Output every line from the beginning of the records through the line that contains "的设计者，是安全政策的参谋者，是安", exactly as it appears.

(Stored entries)
□ □ □ □ □ □ □

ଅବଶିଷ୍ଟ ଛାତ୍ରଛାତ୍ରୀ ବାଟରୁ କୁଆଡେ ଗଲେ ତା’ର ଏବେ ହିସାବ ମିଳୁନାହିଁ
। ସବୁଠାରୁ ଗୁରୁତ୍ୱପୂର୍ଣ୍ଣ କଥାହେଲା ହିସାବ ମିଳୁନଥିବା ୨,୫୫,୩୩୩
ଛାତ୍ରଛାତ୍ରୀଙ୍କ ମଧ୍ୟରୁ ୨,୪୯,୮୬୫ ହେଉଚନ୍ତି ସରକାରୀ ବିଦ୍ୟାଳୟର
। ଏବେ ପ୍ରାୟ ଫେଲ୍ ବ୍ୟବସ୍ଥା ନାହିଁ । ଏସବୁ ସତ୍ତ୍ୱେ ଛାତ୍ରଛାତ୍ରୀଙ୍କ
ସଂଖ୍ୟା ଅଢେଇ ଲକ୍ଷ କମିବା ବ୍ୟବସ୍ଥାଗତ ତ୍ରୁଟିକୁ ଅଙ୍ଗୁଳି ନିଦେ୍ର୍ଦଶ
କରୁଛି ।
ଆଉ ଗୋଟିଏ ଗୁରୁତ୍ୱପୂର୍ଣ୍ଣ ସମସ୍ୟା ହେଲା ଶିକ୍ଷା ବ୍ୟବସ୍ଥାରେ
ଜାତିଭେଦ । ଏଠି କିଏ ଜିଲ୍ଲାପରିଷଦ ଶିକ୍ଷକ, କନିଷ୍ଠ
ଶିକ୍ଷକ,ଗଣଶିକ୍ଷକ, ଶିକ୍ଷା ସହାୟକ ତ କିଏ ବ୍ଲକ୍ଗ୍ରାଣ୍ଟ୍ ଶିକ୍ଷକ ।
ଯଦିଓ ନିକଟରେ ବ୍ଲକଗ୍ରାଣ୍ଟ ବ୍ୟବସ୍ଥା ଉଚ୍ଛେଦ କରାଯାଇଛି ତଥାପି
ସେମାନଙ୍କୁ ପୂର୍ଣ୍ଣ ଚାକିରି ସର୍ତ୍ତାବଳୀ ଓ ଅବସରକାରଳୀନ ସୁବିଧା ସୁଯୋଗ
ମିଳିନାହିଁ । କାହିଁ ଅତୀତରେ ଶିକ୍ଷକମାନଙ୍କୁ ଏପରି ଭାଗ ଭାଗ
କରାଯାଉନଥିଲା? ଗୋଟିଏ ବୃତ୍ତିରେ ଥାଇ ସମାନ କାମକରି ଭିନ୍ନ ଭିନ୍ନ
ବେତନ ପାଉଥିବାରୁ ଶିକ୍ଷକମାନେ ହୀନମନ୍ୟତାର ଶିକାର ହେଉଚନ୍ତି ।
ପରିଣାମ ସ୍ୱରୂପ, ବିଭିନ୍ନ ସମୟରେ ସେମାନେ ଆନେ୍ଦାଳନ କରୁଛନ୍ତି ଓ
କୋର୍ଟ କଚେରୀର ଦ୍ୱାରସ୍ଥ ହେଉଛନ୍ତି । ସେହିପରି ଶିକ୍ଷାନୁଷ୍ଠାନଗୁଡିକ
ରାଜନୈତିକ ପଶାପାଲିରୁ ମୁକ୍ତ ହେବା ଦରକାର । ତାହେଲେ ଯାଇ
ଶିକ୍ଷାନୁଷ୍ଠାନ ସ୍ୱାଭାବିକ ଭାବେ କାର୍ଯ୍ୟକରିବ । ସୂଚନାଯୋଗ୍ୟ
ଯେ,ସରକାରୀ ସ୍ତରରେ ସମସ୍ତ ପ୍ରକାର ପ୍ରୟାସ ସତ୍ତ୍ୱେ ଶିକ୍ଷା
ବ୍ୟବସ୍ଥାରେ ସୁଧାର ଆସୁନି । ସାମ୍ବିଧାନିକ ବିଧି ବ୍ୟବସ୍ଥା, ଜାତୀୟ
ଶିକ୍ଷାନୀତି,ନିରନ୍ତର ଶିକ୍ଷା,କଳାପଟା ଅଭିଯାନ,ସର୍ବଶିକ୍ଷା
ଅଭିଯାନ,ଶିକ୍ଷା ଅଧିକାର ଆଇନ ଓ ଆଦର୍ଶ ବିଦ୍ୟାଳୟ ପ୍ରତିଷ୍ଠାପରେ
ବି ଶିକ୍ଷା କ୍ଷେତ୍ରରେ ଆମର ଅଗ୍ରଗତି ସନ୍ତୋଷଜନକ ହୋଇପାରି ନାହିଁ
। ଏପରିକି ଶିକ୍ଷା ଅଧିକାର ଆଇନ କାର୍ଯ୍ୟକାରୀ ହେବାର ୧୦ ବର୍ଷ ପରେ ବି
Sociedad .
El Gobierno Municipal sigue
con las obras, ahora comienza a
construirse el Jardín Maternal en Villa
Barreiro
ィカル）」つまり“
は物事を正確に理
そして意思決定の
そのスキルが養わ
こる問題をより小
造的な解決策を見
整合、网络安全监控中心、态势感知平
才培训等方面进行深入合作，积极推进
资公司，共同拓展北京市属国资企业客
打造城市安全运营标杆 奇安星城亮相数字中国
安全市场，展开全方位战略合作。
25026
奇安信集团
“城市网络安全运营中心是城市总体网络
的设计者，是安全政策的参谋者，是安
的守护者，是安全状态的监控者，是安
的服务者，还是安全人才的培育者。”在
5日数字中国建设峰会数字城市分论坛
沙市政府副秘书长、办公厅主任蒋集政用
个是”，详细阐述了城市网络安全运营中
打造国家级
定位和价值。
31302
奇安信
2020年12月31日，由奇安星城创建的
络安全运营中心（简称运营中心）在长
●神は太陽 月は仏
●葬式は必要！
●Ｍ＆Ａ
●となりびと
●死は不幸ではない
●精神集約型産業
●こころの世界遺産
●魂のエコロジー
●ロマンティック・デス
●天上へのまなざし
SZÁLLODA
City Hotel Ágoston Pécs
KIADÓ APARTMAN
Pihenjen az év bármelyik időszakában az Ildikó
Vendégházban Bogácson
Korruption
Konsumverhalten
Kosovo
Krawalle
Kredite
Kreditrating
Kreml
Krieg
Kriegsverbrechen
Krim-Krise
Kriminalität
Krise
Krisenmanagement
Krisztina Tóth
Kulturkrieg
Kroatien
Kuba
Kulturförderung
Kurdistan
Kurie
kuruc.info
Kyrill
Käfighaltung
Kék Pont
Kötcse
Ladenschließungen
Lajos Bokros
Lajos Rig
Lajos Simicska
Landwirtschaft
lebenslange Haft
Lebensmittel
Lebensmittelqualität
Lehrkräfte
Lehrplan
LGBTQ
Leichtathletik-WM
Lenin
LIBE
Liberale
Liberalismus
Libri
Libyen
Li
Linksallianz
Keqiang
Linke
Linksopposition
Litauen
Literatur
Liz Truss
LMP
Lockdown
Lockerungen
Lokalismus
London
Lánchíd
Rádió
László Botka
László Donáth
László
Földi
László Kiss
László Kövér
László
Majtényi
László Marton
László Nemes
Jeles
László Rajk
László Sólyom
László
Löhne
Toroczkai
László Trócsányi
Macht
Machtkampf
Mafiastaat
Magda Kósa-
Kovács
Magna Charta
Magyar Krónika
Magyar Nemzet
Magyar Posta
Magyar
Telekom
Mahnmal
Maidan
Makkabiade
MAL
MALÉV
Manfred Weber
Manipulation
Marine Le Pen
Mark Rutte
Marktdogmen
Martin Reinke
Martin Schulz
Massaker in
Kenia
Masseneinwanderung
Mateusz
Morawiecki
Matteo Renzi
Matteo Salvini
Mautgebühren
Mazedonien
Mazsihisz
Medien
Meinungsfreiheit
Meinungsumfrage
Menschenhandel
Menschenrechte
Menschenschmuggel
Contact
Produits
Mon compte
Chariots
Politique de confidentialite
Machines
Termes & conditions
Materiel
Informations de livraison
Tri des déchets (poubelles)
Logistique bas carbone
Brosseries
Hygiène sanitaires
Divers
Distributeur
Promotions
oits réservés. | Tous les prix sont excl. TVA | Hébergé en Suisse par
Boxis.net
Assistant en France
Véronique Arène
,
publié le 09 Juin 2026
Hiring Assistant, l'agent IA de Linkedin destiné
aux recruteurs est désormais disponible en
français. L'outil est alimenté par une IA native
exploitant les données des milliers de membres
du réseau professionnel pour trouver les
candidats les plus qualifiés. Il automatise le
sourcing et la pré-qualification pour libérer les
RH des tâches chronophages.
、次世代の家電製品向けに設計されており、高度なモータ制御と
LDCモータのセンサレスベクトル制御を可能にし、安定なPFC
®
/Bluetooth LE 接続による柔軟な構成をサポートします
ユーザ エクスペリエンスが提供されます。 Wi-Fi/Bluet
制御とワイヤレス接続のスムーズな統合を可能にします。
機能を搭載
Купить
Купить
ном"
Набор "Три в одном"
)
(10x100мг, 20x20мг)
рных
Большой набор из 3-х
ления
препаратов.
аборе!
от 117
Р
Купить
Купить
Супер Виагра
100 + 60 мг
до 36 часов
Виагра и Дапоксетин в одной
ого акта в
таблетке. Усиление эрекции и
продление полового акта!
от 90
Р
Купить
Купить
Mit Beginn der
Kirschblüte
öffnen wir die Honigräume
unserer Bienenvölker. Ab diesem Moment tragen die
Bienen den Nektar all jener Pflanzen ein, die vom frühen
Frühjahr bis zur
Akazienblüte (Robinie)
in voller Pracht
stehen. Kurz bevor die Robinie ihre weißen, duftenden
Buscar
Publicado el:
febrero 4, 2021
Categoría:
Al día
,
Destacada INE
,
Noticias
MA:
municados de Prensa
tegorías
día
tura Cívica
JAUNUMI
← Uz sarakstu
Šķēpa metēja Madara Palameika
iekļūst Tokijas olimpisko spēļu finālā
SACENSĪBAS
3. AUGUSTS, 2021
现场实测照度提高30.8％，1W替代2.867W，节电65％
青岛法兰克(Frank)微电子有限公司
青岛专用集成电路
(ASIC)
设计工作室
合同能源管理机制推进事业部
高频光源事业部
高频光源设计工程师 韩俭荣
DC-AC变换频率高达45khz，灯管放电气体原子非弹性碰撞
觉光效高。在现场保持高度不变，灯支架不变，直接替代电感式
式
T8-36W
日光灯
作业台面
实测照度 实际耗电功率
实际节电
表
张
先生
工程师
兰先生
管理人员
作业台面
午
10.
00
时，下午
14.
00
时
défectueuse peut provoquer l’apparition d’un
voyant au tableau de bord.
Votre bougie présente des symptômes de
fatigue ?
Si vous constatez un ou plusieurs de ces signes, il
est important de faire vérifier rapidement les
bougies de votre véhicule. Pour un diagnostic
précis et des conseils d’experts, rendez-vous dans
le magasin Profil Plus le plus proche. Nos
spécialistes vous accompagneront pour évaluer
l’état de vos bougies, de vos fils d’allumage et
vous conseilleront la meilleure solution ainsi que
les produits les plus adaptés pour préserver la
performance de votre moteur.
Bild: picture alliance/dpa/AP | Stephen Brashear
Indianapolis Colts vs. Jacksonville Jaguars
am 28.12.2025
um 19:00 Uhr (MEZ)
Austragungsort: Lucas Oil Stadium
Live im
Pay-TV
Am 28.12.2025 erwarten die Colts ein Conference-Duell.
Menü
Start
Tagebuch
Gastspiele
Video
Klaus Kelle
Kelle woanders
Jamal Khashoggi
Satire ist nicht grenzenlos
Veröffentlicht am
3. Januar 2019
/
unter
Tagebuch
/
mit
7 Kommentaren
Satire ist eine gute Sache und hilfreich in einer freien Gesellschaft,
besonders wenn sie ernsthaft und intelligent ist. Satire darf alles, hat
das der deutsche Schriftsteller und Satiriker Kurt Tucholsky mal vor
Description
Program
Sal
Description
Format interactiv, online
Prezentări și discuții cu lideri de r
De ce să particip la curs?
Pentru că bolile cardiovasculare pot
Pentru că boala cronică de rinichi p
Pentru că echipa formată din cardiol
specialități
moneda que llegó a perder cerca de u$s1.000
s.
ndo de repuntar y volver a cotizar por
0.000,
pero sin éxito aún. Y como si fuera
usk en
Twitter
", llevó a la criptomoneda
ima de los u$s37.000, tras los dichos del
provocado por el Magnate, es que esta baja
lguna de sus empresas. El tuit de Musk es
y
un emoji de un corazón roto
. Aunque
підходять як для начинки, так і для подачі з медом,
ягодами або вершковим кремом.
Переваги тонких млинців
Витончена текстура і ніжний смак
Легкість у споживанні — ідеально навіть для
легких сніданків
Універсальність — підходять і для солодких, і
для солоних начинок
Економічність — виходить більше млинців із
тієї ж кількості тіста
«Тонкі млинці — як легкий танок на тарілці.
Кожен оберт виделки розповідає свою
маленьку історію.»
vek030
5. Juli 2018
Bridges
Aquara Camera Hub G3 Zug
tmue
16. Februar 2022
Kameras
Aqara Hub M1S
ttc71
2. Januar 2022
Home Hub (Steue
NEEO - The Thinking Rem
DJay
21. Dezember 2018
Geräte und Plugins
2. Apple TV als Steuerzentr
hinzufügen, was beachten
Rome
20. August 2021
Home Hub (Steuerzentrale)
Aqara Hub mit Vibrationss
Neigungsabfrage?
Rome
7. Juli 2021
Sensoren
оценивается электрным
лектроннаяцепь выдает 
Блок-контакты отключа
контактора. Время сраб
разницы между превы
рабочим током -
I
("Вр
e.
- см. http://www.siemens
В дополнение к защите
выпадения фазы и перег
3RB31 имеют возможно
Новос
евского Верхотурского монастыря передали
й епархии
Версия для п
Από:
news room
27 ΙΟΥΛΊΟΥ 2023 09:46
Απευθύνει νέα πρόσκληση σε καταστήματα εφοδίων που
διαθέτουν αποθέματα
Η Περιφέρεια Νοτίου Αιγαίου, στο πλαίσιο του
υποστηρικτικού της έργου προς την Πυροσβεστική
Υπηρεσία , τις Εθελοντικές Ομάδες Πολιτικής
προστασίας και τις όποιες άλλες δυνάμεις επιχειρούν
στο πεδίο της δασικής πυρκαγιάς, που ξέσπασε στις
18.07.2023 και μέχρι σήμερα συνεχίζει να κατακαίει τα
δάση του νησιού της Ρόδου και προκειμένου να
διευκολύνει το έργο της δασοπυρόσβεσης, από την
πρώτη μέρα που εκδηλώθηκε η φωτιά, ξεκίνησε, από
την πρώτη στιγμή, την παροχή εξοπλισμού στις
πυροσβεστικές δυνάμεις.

□ □ □ □ □ □ □

— Finished task —
ଅବଶିଷ୍ଟ ଛାତ୍ରଛାତ୍ରୀ ବାଟରୁ କୁଆଡେ ଗଲେ ତା’ର ଏବେ ହିସାବ ମିଳୁନାହିଁ
। ସବୁଠାରୁ ଗୁରୁତ୍ୱପୂର୍ଣ୍ଣ କଥାହେଲା ହିସାବ ମିଳୁନଥିବା ୨,୫୫,୩୩୩
ଛାତ୍ରଛାତ୍ରୀଙ୍କ ମଧ୍ୟରୁ ୨,୪୯,୮୬୫ ହେଉଚନ୍ତି ସରକାରୀ ବିଦ୍ୟାଳୟର
। ଏବେ ପ୍ରାୟ ଫେଲ୍ ବ୍ୟବସ୍ଥା ନାହିଁ । ଏସବୁ ସତ୍ତ୍ୱେ ଛାତ୍ରଛାତ୍ରୀଙ୍କ
ସଂଖ୍ୟା ଅଢେଇ ଲକ୍ଷ କମିବା ବ୍ୟବସ୍ଥାଗତ ତ୍ରୁଟିକୁ ଅଙ୍ଗୁଳି ନିଦେ୍ର୍ଦଶ
କରୁଛି ।
ଆଉ ଗୋଟିଏ ଗୁରୁତ୍ୱପୂର୍ଣ୍ଣ ସମସ୍ୟା ହେଲା ଶିକ୍ଷା ବ୍ୟବସ୍ଥାରେ
ଜାତିଭେଦ । ଏଠି କିଏ ଜିଲ୍ଲାପରିଷଦ ଶିକ୍ଷକ, କନିଷ୍ଠ
ଶିକ୍ଷକ,ଗଣଶିକ୍ଷକ, ଶିକ୍ଷା ସହାୟକ ତ କିଏ ବ୍ଲକ୍ଗ୍ରାଣ୍ଟ୍ ଶିକ୍ଷକ ।
ଯଦିଓ ନିକଟରେ ବ୍ଲକଗ୍ରାଣ୍ଟ ବ୍ୟବସ୍ଥା ଉଚ୍ଛେଦ କରାଯାଇଛି ତଥାପି
ସେମାନଙ୍କୁ ପୂର୍ଣ୍ଣ ଚାକିରି ସର୍ତ୍ତାବଳୀ ଓ ଅବସରକାରଳୀନ ସୁବିଧା ସୁଯୋଗ
ମିଳିନାହିଁ । କାହିଁ ଅତୀତରେ ଶିକ୍ଷକମାନଙ୍କୁ ଏପରି ଭାଗ ଭାଗ
କରାଯାଉନଥିଲା? ଗୋଟିଏ ବୃତ୍ତିରେ ଥାଇ ସମାନ କାମକରି ଭିନ୍ନ ଭିନ୍ନ
ବେତନ ପାଉଥିବାରୁ ଶିକ୍ଷକମାନେ ହୀନମନ୍ୟତାର ଶିକାର ହେଉଚନ୍ତି ।
ପରିଣାମ ସ୍ୱରୂପ, ବିଭିନ୍ନ ସମୟରେ ସେମାନେ ଆନେ୍ଦାଳନ କରୁଛନ୍ତି ଓ
କୋର୍ଟ କଚେରୀର ଦ୍ୱାରସ୍ଥ ହେଉଛନ୍ତି । ସେହିପରି ଶିକ୍ଷାନୁଷ୍ଠାନଗୁଡିକ
ରାଜନୈତିକ ପଶାପାଲିରୁ ମୁକ୍ତ ହେବା ଦରକାର । ତାହେଲେ ଯାଇ
ଶିକ୍ଷାନୁଷ୍ଠାନ ସ୍ୱାଭାବିକ ଭାବେ କାର୍ଯ୍ୟକରିବ । ସୂଚନାଯୋଗ୍ୟ
ଯେ,ସରକାରୀ ସ୍ତରରେ ସମସ୍ତ ପ୍ରକାର ପ୍ରୟାସ ସତ୍ତ୍ୱେ ଶିକ୍ଷା
ବ୍ୟବସ୍ଥାରେ ସୁଧାର ଆସୁନି । ସାମ୍ବିଧାନିକ ବିଧି ବ୍ୟବସ୍ଥା, ଜାତୀୟ
ଶିକ୍ଷାନୀତି,ନିରନ୍ତର ଶିକ୍ଷା,କଳାପଟା ଅଭିଯାନ,ସର୍ବଶିକ୍ଷା
ଅଭିଯାନ,ଶିକ୍ଷା ଅଧିକାର ଆଇନ ଓ ଆଦର୍ଶ ବିଦ୍ୟାଳୟ ପ୍ରତିଷ୍ଠାପରେ
ବି ଶିକ୍ଷା କ୍ଷେତ୍ରରେ ଆମର ଅଗ୍ରଗତି ସନ୍ତୋଷଜନକ ହୋଇପାରି ନାହିଁ
। ଏପରିକି ଶିକ୍ଷା ଅଧିକାର ଆଇନ କାର୍ଯ୍ୟକାରୀ ହେବାର ୧୦ ବର୍ଷ ପରେ ବି
Sociedad .
El Gobierno Municipal sigue
con las obras, ahora comienza a
construirse el Jardín Maternal en Villa
Barreiro
ィカル）」つまり“
は物事を正確に理
そして意思決定の
そのスキルが養わ
こる問題をより小
造的な解決策を見
整合、网络安全监控中心、态势感知平
才培训等方面进行深入合作，积极推进
资公司，共同拓展北京市属国资企业客
打造城市安全运营标杆 奇安星城亮相数字中国
安全市场，展开全方位战略合作。
25026
奇安信集团
“城市网络安全运营中心是城市总体网络
的设计者，是安全政策的参谋者，是安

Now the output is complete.